# Assignment:
What is needed is a faithful copy of all the entries, with no pictures in it.

# Records:
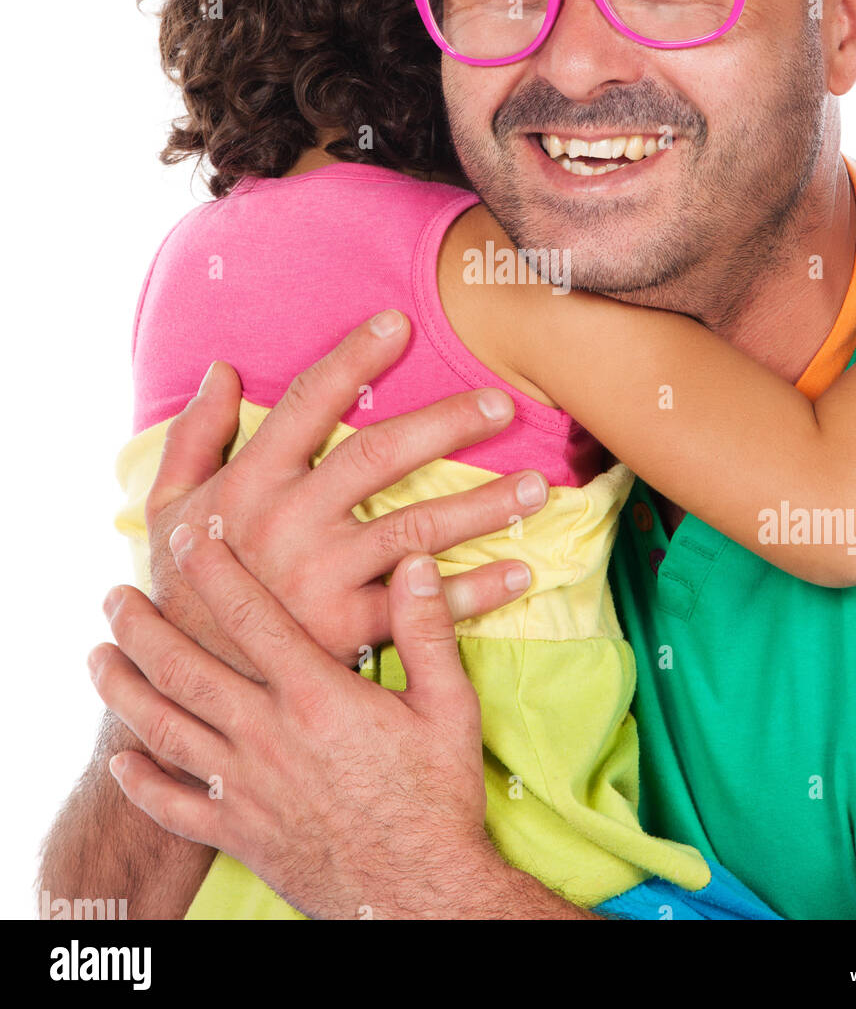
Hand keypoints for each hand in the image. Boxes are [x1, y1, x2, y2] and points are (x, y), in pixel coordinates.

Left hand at [90, 529, 511, 919]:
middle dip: (143, 626)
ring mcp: (245, 789)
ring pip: (165, 730)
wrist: (420, 894)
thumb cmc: (438, 798)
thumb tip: (415, 563)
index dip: (214, 571)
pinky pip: (174, 807)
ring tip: (97, 656)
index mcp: (316, 697)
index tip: (189, 537)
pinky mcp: (238, 834)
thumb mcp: (449, 705)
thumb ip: (426, 630)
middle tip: (116, 594)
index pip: (251, 617)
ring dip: (124, 689)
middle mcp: (267, 737)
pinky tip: (121, 763)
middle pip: (185, 669)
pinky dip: (141, 784)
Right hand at [145, 309, 547, 673]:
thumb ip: (192, 436)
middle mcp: (286, 522)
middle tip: (502, 405)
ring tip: (536, 487)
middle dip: (447, 424)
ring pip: (417, 526)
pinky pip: (424, 608)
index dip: (354, 357)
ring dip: (484, 505)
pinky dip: (477, 593)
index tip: (400, 322)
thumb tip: (221, 370)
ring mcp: (319, 578)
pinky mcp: (345, 635)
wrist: (183, 686)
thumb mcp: (167, 507)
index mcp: (249, 481)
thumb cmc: (184, 587)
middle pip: (380, 455)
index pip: (309, 401)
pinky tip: (520, 572)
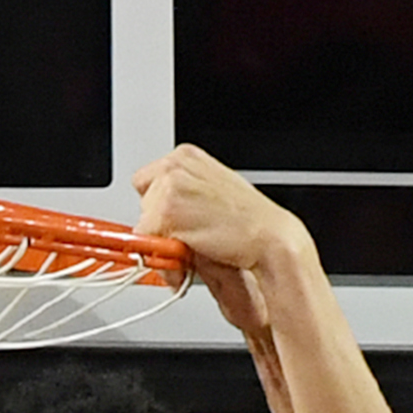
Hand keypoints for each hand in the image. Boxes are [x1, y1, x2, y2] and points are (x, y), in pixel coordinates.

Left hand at [132, 146, 314, 287]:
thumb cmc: (248, 221)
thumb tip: (157, 216)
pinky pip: (147, 242)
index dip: (159, 207)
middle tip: (187, 238)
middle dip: (160, 224)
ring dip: (162, 242)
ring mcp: (169, 186)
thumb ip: (184, 196)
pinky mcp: (166, 211)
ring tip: (193, 247)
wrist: (269, 238)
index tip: (173, 223)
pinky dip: (163, 257)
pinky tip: (189, 256)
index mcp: (186, 155)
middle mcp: (174, 165)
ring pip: (143, 223)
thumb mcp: (213, 192)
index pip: (148, 181)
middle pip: (143, 202)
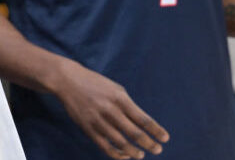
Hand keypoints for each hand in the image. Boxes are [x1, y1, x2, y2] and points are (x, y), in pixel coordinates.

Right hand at [51, 60, 168, 158]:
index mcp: (120, 98)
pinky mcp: (88, 128)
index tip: (165, 138)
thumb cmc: (96, 84)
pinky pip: (105, 146)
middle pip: (134, 133)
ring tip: (141, 155)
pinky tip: (124, 156)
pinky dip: (116, 154)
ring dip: (133, 152)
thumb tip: (142, 124)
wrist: (69, 81)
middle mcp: (110, 110)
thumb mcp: (115, 89)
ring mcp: (98, 120)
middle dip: (148, 143)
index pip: (143, 119)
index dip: (156, 130)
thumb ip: (128, 105)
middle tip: (158, 150)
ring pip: (120, 142)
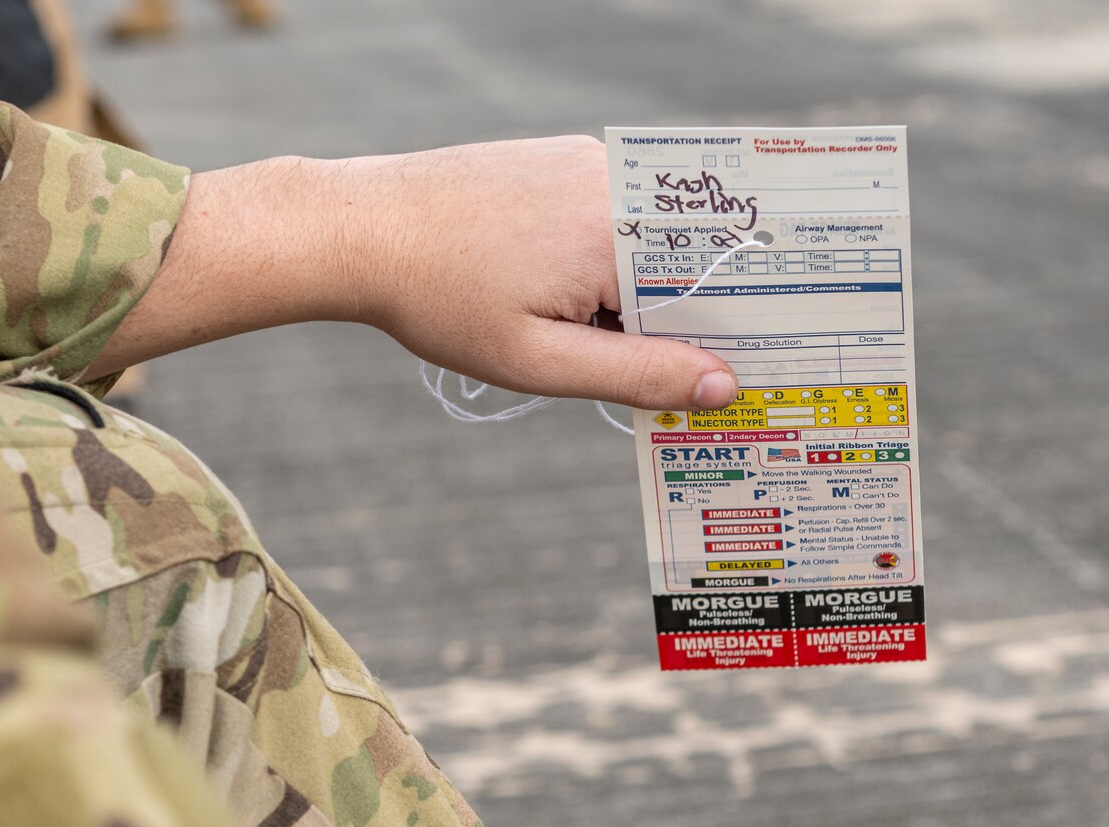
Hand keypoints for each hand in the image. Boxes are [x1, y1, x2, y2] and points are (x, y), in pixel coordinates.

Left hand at [88, 139, 740, 413]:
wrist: (359, 228)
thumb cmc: (440, 300)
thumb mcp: (541, 360)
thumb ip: (637, 372)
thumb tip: (723, 384)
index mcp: (621, 230)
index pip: (718, 287)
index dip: (734, 339)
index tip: (748, 385)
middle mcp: (619, 180)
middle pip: (694, 259)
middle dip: (693, 320)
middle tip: (699, 381)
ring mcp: (591, 161)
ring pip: (655, 240)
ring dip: (646, 293)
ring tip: (611, 344)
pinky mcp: (564, 159)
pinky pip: (618, 216)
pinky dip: (614, 262)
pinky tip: (575, 301)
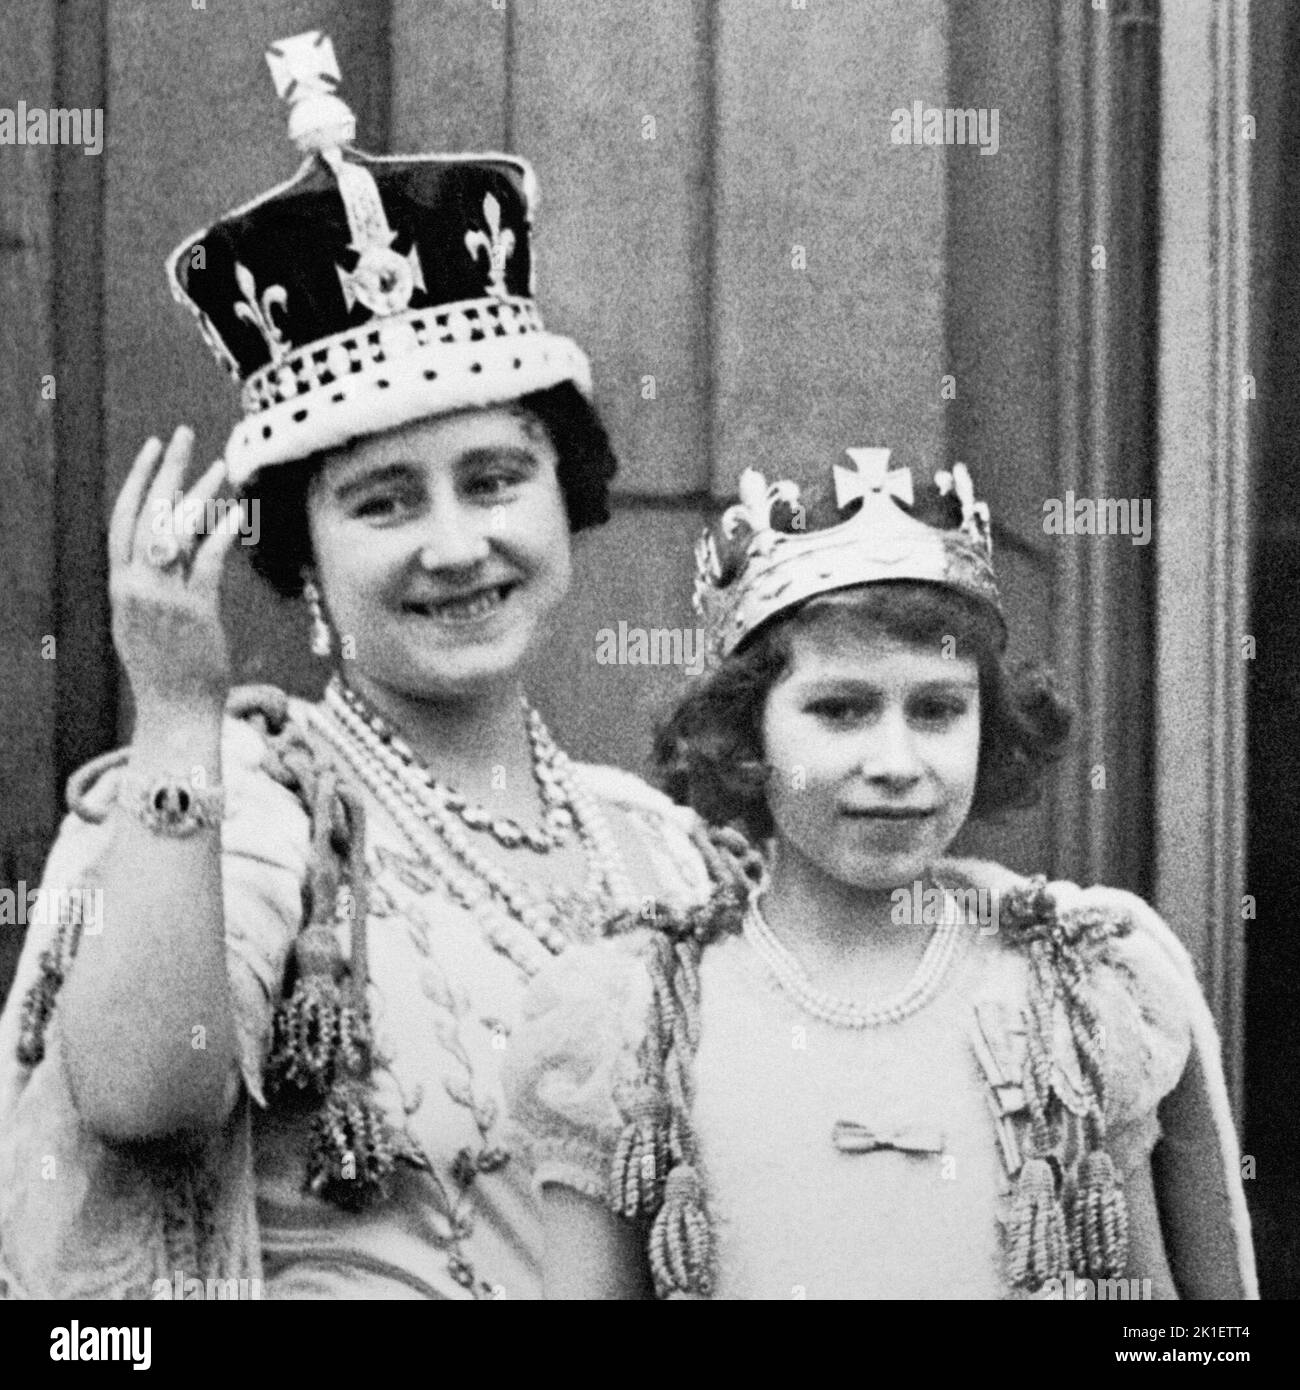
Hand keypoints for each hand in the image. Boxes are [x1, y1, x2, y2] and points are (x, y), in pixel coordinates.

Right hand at [109, 426, 245, 715]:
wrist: (174, 712)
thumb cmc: (166, 669)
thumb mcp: (142, 622)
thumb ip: (147, 585)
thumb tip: (164, 551)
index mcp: (122, 586)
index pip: (123, 520)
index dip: (138, 481)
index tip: (153, 448)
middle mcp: (136, 587)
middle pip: (148, 514)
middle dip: (166, 470)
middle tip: (184, 435)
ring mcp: (163, 599)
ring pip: (176, 533)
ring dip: (199, 495)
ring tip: (221, 466)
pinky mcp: (194, 613)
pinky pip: (208, 564)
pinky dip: (221, 536)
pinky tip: (236, 514)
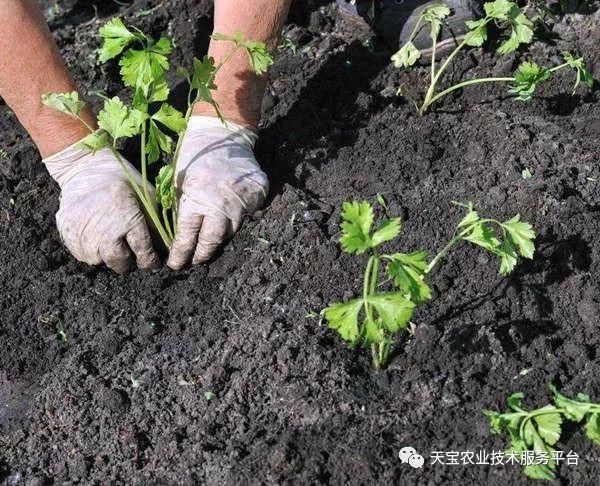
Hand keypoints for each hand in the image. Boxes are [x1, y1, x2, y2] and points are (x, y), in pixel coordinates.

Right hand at [43, 144, 158, 272]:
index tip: (152, 263)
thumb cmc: (122, 180)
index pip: (143, 252)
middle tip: (130, 257)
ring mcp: (83, 233)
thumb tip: (166, 247)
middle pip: (119, 262)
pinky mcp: (67, 232)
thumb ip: (155, 222)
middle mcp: (105, 231)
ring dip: (107, 257)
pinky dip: (90, 251)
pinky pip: (81, 254)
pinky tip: (96, 239)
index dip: (150, 262)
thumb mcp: (146, 196)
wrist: (85, 168)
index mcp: (128, 220)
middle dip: (127, 263)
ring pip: (99, 261)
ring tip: (111, 245)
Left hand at [167, 116, 267, 269]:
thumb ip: (182, 208)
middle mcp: (221, 204)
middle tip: (194, 261)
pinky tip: (229, 219)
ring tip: (209, 244)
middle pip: (212, 241)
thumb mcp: (179, 182)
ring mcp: (242, 201)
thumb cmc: (195, 157)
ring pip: (231, 232)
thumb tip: (179, 236)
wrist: (223, 136)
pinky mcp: (257, 196)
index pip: (187, 236)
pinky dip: (238, 220)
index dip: (180, 253)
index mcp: (196, 199)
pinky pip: (248, 217)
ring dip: (219, 239)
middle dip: (201, 254)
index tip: (175, 264)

# Solution for this task:
Hand keypoints for each hand in the image. Boxes are [x1, y1, x2, y2] and points are (x, y), in pixel coordinates.

Left hand at [90, 529, 511, 919]:
middle dip: (143, 626)
ring mcp: (245, 789)
ring pip: (165, 730)
wrist: (420, 894)
thumb cmc: (438, 798)
thumb tip: (415, 563)
index dip: (214, 571)
pinky pip: (174, 807)
ring tip: (97, 656)
index mcp: (316, 697)
index tip: (189, 537)
pinky mcp: (238, 834)
thumb mcp: (449, 705)
thumb ip: (426, 630)
middle tip: (116, 594)
index pip: (251, 617)
ring dip: (124, 689)
middle mcp: (267, 737)
pinky tip: (121, 763)
middle pip: (185, 669)
pinky dip: (141, 784)
Right hand at [145, 309, 547, 673]:
thumb ip: (192, 436)
middle mcp: (286, 522)
middle tip: (502, 405)
ring tip: (536, 487)
middle dip: (447, 424)
ring pip: (417, 526)
pinky pip: (424, 608)
index dip: (354, 357)
ring dip: (484, 505)
pinky dip: (477, 593)
index tip: (400, 322)
thumb tip: (221, 370)
ring mcp: (319, 578)
pinky mcp: (345, 635)
wrist: (183, 686)
thumb mcp: (167, 507)
index mcp: (249, 481)
thumb cmc: (184, 587)
middle pip: (380, 455)
index pip: (309, 401)
pinky tip: (520, 572)
Hand keypoints for each hand in the image. Boxes are [x1, y1, x2, y2] and points are (x, y), in pixel coordinates.

Left hand at [132, 146, 314, 287]:
thumb cmc: (248, 221)
thumb tip: (157, 216)
pinky pip: (147, 242)
index dip: (159, 207)
middle tip: (187, 238)
middle dip: (160, 224)
ring dip: (162, 242)
ring mcp: (169, 186)
thumb ip: (184, 196)
pinky mcp: (166, 211)
ring tip: (193, 247)
wrist: (269, 238)
index tip: (173, 223)
pinky dip: (163, 257)
pinky tip: (189, 256)
index mcp: (186, 155)
middle mcp: (174, 165)
ring pip: (143, 223)
thumb mcp: (213, 192)
index pip: (148, 181)
middle pip: (143, 202)
Hand keypoints for each hand in the image. Boxes are [x1, y1, x2, y2] and points are (x, y), in pixel coordinates.

Right hand at [51, 60, 168, 158]:
index mcp: (120, 98)
pinky mcp: (88, 128)
index tip: (165, 138)
thumb cmc: (96, 84)
pinky pip: (105, 146)
middle pip: (134, 133)
ring tip: (141, 155)
pinky tip: (124, 156)
pinky dip: (116, 154)
ring dip: (133, 152)
thumb tip: (142, 124)
wrist: (69, 81)
middle mcp: (110, 110)
thumb mcp: (115, 89)
ring mcp: (98, 120)
middle dip: (148, 143)
index pip: (143, 119)
index dip: (156, 130)
thumb ip: (128, 105)
middle tip: (158, 150)
ring pip: (120, 142)
Hand keypoints for each hand in the image. Boxes are [x1, y1, x2, y2] and points are (x, y), in pixel coordinates.

Left hand at [88, 139, 740, 413]:
wrist: (359, 228)
thumb cmc: (440, 300)
thumb mcp: (541, 360)
thumb ip: (637, 372)
thumb tip: (723, 384)
index mcp: (621, 230)
index pip: (718, 287)
index dip: (734, 339)
index tip: (748, 385)
middle mcp: (619, 180)
middle pip: (694, 259)
middle dip: (693, 320)
middle tip: (699, 381)
ring mcp: (591, 161)
ring pip: (655, 240)
ring dip: (646, 293)
ring tip: (611, 344)
pinky mcp: (564, 159)
pinky pip: (618, 216)
pinky dip: (614, 262)
pinky tip: (575, 301)
Hand keypoints for each hand in the image. Boxes are [x1, y1, x2, y2] and points are (x, y), in pixel coordinates.

Right hand at [109, 426, 245, 715]:
wrist: (174, 712)
thumb cmc: (166, 669)
thumb mcp: (142, 622)
thumb ip: (147, 585)
thumb tip: (164, 551)
index mcp: (122, 586)
index pip: (123, 520)
index dip: (138, 481)
index tip: (153, 448)
middle mcp: (136, 587)
middle pip: (148, 514)
middle dip: (166, 470)
middle tip: (184, 435)
ring mcp: (163, 599)
ring pip: (176, 533)
ring dip: (199, 495)
ring tip: (221, 466)
pinky mcp: (194, 613)
pinky pip: (208, 564)
pinky dip: (221, 536)
pinky tip: (236, 514)
Hand keypoints for each hand in the image. Boxes are [x1, y1, x2, y2] and points are (x, y), in pixel coordinates.

Right hand at [43, 144, 158, 272]:
index tip: (152, 263)
thumb cmc: (122, 180)
index pip: (143, 252)
middle tip: (130, 257)
ring mcp: (83, 233)
thumb tip: (166, 247)
middle pip: (119, 262)
pinky mcp: (67, 232)
thumb ip: (155, 222)
middle mcp: (105, 231)
ring dip: (107, 257)
pinky dip: (90, 251)
pinky pip: (81, 254)
pinky tip: (96, 239)
index dip: (150, 262)
thumb mcp: (146, 196)
wrist: (85, 168)
index mcp: (128, 220)
middle dip: (127, 263)
ring pip: (99, 261)
ring tip: (111, 245)
Left hand at [167, 116, 267, 269]:
thumb ip: (182, 208)
middle mcp: (221, 204)
middle tip: (194, 261)
pinky tip: (229, 219)
ring tip: (209, 244)
middle pip: (212, 241)
thumb mcp: (179, 182)
ring mcp: (242, 201)
thumb cmc: (195, 157)
ring pip: (231, 232)
thumb tip: (179, 236)
wrist: (223, 136)
pinky mcp: (257, 196)
index pip: (187, 236)
pinky dip: (238, 220)
index dip: (180, 253)
index mcp: (196, 199)
pinky pip: (248, 217)
ring dip: (219, 239)
middle dip: (201, 254)
index tip: (175, 264)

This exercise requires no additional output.